College recruiting during COVID-19

Varun Vishnubhotla, Sports Editor

College recruitment season is in chaos: The COVID-19 pandemic has thrown the sports landscape into limbo, casting uncertainty for prospective collegiate athletes as scouting undergoes a massive change.

Previously, college scouts would attend live games to evaluate each athlete’s work ethic and skill, both on and off the pitch. With the Fall 2020 athletic season postponed or possibly even canceled, high school juniors looking to rack up achievements or seniors seeking to remedy a past season’s lackluster performance are unable to showcase their talents for college coaches, who value junior and senior season play.
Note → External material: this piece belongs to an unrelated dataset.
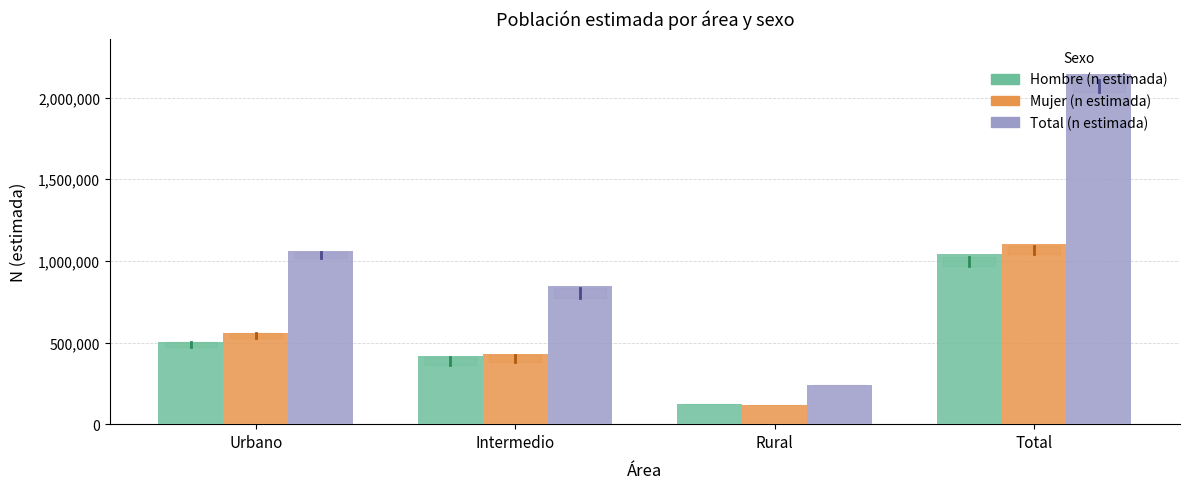

The value of Total (n estimada) at Total is 2145437. True or false?

True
College coaches are currently relying on uncut game film, transcripts, test scores, as well as social media connections, to determine recruits, causing many fans to question the effectiveness of the protocol since there is no definitive recruiting protocol among colleges. Prospective Men’s Tennis collegiate athlete senior Cory Pham feels that this will definitely affect his recruiting perspective.

“I think the process is now more involved since athletes will have to rely on high school coaches to put in a good word for them,” Pham said. The changes in college recruiting are also an indirect consequence of the National Collegiate Athletic Association (NCAA)’s implemented changes to the 2020-2021 college season. With the cancellation of non- conference games, gaping holes will appear in athletic budgets. Simply put, colleges will cut non-revenue sports programs, since many programs are now subsidized, providing fewer landing spots for recruits. Additionally, sports leagues such as Major League Baseball, have reduced the number of draft rounds, resulting in many prospective professionals remaining at school and fewer roster spots for incoming freshmen.
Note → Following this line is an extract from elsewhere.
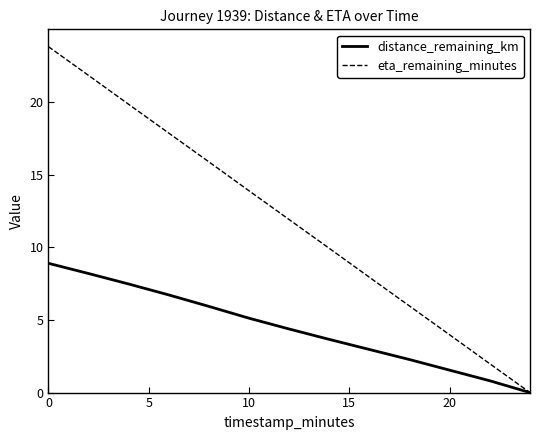

List the series in order of their overall mean, highest first.

eta_remaining_minutes, distance_remaining_km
An unexpected product of the situation has been an influx of athletes to community college athletic programs, where players have the opportunity to impress college coaches, scouts, the training facility and other members of a college athletic faculty at their leisure.
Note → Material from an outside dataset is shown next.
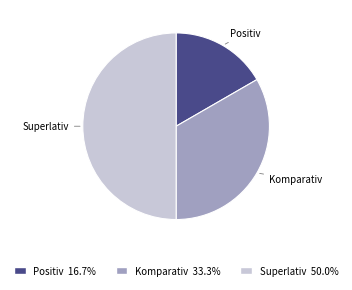

Is Positiv the majority of the pie?

No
“We are excited to have the support of the California Community College Athletic Association (CCCAA) to implement a plan to bring sports back with modifications,” Los Angeles Pierce College Athletic Director Susan Armenta said. “The competition revival is great for our program and other CCCAA programs nationwide.”

Meanwhile, future collegiate athletes are using the quarantine to maximize their performance, both physically and mentally, since college scholarships are currently the hottest commodity in sports.

“I see the current recruiting sequence, and the current protocols, as a wakeup call,” Pham said. “I have to work twice as hard to keep my scholarship, since I know there is someone just as talented fighting for mine.”